Copy out every line of the records in which "lines" can be found.

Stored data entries
####################

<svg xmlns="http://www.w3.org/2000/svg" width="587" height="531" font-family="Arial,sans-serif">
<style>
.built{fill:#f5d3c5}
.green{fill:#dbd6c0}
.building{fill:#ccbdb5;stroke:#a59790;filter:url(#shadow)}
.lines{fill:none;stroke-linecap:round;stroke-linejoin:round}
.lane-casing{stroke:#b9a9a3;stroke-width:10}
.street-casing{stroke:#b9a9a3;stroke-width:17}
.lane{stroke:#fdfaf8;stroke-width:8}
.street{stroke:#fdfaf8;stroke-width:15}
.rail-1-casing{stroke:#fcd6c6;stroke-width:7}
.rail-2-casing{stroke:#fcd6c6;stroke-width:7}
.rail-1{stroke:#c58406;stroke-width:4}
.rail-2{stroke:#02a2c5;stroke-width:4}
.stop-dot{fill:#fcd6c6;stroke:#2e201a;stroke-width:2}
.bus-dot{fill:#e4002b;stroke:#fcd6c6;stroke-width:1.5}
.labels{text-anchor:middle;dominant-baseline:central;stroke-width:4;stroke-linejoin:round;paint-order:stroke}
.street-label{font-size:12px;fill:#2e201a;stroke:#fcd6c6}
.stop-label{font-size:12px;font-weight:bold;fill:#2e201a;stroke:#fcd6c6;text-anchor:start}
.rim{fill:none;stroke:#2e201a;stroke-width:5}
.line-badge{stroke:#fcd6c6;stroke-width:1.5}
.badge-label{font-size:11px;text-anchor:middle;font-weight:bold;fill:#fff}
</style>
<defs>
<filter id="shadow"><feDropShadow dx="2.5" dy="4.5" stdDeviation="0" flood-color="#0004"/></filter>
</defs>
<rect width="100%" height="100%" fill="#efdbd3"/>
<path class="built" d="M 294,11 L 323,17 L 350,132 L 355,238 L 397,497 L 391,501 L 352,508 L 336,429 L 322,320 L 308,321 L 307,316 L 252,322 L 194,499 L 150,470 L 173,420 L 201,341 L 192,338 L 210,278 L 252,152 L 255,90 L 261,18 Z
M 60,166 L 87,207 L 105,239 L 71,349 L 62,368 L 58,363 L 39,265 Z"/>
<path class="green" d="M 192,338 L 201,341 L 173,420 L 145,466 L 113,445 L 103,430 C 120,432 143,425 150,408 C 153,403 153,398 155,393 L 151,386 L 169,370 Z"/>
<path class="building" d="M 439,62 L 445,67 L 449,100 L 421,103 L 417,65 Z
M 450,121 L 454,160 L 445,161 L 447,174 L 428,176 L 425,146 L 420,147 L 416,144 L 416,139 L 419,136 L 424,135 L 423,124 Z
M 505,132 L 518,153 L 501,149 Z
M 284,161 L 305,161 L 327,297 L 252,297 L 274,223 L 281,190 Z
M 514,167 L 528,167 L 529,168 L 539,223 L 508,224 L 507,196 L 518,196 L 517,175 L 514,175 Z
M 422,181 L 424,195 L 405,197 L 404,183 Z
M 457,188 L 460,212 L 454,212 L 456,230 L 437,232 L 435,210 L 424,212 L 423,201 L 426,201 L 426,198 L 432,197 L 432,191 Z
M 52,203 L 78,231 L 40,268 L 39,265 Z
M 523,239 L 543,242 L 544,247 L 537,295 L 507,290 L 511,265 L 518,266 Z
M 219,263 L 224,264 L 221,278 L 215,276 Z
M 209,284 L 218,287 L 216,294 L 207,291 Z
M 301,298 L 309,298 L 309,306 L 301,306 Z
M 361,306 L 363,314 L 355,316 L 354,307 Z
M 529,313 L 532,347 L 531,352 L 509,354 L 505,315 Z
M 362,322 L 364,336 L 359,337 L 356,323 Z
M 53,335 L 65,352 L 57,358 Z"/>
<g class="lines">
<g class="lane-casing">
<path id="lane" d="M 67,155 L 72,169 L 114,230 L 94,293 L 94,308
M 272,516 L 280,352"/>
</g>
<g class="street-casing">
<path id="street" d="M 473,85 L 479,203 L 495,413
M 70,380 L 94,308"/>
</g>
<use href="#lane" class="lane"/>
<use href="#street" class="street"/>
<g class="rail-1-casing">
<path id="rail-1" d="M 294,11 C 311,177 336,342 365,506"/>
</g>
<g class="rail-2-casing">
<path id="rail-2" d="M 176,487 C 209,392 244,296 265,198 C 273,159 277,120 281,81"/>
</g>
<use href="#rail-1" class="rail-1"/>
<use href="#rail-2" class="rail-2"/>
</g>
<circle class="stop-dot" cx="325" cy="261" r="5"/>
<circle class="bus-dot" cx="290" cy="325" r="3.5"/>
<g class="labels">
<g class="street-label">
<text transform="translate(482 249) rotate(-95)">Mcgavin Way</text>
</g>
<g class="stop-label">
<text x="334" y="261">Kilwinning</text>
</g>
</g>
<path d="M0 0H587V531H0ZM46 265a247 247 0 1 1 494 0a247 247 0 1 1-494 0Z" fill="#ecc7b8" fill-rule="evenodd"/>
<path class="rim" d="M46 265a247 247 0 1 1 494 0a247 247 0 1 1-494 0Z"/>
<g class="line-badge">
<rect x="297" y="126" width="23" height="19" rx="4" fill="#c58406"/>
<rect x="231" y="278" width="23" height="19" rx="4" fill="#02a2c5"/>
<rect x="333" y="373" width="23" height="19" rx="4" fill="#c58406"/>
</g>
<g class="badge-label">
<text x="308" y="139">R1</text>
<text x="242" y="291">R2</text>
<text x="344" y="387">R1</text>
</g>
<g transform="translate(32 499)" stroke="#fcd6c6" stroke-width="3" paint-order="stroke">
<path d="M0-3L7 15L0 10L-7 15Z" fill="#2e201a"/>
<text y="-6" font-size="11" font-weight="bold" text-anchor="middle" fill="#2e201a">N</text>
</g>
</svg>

####################

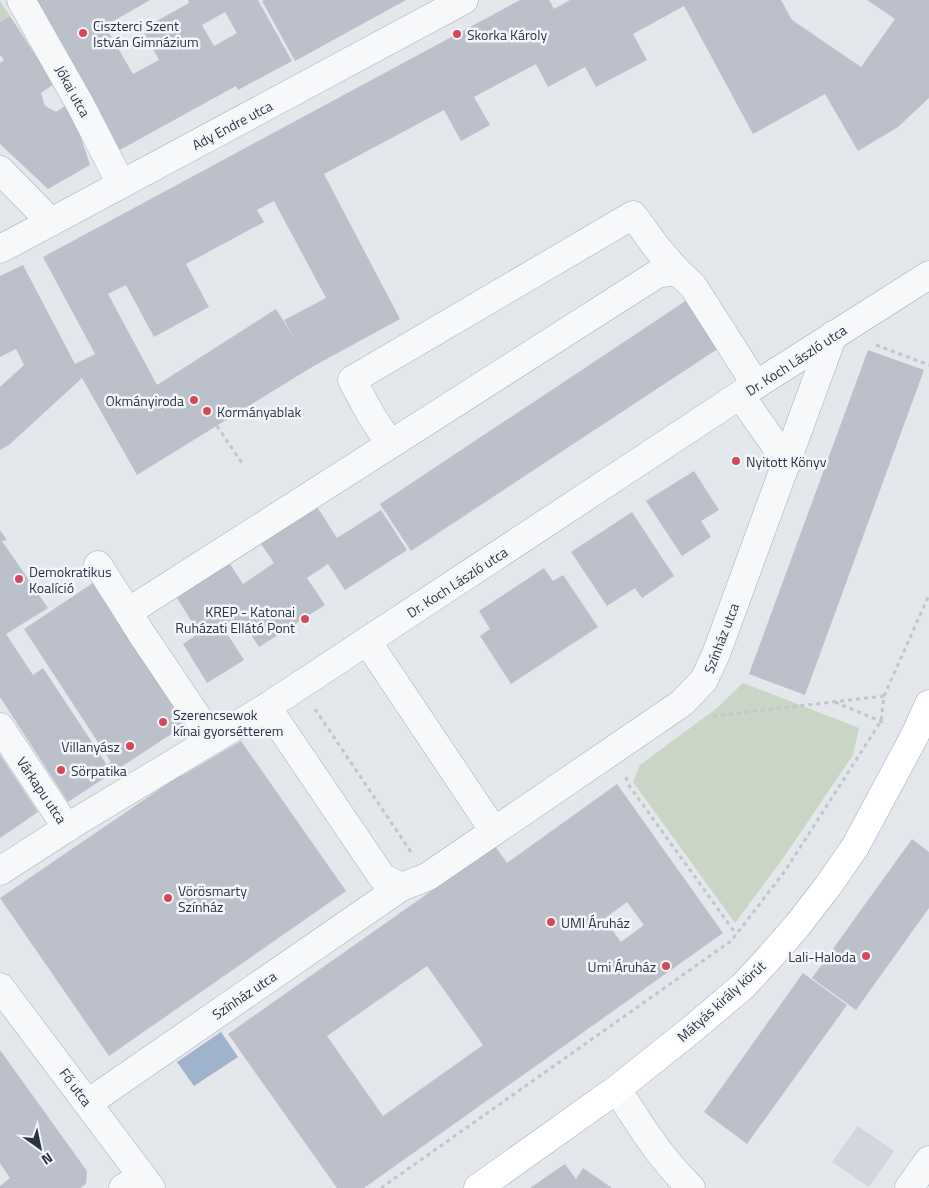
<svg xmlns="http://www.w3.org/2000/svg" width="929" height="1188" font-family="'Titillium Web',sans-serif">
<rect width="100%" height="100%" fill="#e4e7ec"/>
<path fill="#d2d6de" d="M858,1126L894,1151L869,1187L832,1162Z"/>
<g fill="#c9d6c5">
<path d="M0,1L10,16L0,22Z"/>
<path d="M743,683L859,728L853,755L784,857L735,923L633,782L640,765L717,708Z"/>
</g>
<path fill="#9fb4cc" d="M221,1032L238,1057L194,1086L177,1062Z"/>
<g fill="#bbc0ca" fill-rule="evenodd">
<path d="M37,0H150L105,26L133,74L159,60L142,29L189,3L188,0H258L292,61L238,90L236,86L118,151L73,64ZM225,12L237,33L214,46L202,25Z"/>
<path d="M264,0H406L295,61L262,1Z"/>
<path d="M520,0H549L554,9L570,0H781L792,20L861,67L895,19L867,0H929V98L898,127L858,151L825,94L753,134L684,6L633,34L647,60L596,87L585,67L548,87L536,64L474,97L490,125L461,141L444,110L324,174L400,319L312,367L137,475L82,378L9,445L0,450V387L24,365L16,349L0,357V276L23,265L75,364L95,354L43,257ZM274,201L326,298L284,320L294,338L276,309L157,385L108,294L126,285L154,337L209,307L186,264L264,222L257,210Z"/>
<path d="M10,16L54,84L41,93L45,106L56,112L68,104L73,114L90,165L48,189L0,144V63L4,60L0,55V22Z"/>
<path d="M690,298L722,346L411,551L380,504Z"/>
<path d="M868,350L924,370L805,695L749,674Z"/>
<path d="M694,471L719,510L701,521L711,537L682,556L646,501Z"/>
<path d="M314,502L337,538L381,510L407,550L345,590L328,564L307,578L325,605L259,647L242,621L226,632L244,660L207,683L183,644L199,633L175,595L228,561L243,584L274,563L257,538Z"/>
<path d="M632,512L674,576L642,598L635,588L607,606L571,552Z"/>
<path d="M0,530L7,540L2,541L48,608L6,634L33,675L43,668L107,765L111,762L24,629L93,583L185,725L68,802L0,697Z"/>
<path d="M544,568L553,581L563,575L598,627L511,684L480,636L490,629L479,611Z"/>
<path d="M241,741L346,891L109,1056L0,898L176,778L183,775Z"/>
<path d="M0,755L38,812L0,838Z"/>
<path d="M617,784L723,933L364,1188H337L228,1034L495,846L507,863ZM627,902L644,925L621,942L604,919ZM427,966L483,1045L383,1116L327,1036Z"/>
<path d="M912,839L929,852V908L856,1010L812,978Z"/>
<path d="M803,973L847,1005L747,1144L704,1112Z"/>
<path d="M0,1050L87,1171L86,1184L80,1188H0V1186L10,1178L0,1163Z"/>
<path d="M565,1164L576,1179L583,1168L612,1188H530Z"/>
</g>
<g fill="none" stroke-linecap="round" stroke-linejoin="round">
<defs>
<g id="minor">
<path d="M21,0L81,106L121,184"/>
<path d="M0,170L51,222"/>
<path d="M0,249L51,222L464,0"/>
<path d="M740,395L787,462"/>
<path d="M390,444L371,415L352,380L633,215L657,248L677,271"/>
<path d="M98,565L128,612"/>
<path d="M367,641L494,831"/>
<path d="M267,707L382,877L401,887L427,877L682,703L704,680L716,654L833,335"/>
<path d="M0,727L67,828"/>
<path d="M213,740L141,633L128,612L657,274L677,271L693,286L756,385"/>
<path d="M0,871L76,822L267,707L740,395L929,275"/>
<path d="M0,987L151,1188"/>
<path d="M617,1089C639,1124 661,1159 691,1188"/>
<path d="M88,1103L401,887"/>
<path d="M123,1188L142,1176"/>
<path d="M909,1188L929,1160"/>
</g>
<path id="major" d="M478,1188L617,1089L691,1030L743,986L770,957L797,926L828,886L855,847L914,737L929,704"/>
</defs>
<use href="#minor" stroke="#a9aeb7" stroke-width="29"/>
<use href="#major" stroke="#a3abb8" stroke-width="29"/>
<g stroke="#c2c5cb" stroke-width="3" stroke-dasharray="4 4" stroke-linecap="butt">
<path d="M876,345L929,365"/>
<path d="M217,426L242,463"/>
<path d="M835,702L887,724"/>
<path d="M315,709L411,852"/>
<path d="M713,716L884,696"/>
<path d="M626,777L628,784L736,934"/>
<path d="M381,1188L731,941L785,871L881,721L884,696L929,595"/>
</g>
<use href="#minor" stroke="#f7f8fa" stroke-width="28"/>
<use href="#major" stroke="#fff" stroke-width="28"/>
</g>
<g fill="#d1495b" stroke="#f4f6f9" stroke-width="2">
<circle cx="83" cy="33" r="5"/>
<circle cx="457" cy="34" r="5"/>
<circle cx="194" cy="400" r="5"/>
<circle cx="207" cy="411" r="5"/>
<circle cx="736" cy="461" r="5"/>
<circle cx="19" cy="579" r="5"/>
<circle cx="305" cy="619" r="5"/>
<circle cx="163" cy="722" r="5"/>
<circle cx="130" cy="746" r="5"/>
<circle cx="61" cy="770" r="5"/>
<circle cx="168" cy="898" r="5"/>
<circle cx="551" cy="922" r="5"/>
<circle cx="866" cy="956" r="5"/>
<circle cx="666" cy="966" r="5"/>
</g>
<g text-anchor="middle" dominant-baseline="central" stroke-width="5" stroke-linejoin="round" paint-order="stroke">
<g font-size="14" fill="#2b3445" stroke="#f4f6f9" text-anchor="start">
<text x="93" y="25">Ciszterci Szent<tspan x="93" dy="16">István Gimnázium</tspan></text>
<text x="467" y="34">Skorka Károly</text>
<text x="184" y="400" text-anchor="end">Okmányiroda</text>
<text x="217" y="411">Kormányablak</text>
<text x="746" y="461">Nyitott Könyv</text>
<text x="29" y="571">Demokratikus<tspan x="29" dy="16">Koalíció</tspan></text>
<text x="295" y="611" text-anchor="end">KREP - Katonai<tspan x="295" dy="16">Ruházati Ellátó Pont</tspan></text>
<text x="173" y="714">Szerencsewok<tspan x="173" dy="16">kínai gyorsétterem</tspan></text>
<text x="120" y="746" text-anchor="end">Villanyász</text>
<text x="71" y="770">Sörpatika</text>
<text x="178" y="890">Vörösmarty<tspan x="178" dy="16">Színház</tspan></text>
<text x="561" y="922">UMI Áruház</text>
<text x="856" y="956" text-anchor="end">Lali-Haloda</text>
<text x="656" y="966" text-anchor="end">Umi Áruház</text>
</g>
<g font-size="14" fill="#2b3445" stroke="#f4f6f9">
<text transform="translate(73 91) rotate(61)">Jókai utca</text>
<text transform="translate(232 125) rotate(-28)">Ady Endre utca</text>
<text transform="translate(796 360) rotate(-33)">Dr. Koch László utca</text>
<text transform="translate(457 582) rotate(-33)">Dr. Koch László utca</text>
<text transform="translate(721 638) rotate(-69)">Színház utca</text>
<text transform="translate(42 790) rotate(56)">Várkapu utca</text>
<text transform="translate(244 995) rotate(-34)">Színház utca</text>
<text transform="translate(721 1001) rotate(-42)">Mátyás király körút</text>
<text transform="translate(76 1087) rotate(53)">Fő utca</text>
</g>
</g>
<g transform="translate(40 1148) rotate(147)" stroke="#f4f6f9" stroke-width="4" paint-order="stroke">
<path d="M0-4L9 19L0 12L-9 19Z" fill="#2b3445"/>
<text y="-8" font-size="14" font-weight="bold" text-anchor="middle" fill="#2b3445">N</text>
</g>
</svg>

####################

* Solution to this exercise:
.lines{fill:none;stroke-linecap:round;stroke-linejoin:round}
<g class="lines">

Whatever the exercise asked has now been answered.